▶ [How to complete this task] Write out, please, the lines from the beginning of the material to the line with "и нерыночного долга является крупнейшим", including both ends and nothing else.

╔══

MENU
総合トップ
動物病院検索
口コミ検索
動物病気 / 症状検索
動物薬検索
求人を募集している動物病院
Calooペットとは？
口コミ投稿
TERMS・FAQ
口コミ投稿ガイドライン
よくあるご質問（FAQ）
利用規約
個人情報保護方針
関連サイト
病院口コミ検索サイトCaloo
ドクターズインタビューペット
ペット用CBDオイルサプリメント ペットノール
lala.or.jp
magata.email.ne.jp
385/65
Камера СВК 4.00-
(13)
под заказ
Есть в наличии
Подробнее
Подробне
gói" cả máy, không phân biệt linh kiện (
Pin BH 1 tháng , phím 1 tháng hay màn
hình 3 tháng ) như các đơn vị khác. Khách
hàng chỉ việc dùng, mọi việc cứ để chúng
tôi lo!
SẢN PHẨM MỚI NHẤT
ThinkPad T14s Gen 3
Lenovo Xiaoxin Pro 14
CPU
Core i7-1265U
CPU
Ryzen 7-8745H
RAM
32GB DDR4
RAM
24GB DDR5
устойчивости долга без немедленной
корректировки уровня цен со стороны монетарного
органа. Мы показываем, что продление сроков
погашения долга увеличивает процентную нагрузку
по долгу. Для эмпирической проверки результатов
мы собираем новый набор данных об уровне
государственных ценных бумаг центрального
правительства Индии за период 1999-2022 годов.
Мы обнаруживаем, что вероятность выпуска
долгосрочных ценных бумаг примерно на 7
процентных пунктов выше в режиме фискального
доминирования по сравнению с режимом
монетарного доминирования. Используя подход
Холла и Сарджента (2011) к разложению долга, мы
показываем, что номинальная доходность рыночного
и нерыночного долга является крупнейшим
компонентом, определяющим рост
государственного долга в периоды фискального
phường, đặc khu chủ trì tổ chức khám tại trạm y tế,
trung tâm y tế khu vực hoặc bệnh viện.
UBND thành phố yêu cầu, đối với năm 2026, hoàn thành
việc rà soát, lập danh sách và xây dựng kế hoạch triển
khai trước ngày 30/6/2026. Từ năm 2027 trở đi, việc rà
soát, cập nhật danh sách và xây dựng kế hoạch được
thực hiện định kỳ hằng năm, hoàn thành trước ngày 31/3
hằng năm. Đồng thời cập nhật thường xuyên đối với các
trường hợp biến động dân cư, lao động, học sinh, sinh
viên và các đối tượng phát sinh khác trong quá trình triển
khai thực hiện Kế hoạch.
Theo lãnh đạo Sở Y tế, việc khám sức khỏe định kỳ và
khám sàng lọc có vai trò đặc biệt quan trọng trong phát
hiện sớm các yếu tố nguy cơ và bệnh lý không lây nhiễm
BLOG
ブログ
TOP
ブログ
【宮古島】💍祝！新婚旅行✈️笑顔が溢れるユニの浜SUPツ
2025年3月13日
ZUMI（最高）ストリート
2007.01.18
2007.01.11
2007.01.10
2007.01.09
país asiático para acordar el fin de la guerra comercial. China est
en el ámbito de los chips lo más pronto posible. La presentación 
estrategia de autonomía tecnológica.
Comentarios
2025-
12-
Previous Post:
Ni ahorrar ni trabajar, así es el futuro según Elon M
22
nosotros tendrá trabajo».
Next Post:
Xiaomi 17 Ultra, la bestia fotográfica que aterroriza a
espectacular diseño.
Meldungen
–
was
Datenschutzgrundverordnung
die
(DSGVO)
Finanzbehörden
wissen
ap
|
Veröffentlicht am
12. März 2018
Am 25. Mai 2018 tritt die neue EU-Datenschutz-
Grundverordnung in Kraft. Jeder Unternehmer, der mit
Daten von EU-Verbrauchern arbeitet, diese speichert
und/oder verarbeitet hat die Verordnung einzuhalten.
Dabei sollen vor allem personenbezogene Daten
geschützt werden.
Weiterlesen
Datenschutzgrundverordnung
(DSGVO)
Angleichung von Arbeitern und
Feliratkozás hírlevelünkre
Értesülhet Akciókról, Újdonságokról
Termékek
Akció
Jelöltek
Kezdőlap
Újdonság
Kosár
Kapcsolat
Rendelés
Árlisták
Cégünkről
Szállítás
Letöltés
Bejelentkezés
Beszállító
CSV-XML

╚══

▶ [Output of the task]
MENU
総合トップ
動物病院検索
口コミ検索
動物病気 / 症状検索
動物薬検索
求人を募集している動物病院
Calooペットとは？
口コミ投稿
TERMS・FAQ
口コミ投稿ガイドライン
よくあるご質問（FAQ）
利用規約
個人情報保護方針
関連サイト
病院口コミ検索サイトCaloo
ドクターズインタビューペット
ペット用CBDオイルサプリメント ペットノール
lala.or.jp
magata.email.ne.jp
385/65
Камера СВК 4.00-
(13)
под заказ
Есть в наличии
Подробнее
Подробне
gói" cả máy, không phân biệt linh kiện (
Pin BH 1 tháng , phím 1 tháng hay màn
hình 3 tháng ) như các đơn vị khác. Khách
hàng chỉ việc dùng, mọi việc cứ để chúng
tôi lo!
SẢN PHẨM MỚI NHẤT
ThinkPad T14s Gen 3
Lenovo Xiaoxin Pro 14
CPU
Core i7-1265U
CPU
Ryzen 7-8745H
RAM
32GB DDR4
RAM
24GB DDR5
устойчивости долга без немедленной
корректировки уровня цен со стороны монетарного
органа. Мы показываем, что продление сроков
погашения долга увеличивает процентную нагрузку
по долгу. Для эмпирической проверки результатов
мы собираем новый набор данных об уровне
государственных ценных бумаг центрального
правительства Индии за период 1999-2022 годов.
Мы обнаруживаем, что вероятность выпуска
долгосрочных ценных бумаг примерно на 7
процентных пунктов выше в режиме фискального
доминирования по сравнению с режимом
монетарного доминирования. Используя подход
Холла и Сарджента (2011) к разложению долга, мы
показываем, что номинальная доходность рыночного
и нерыночного долга является крупнейшим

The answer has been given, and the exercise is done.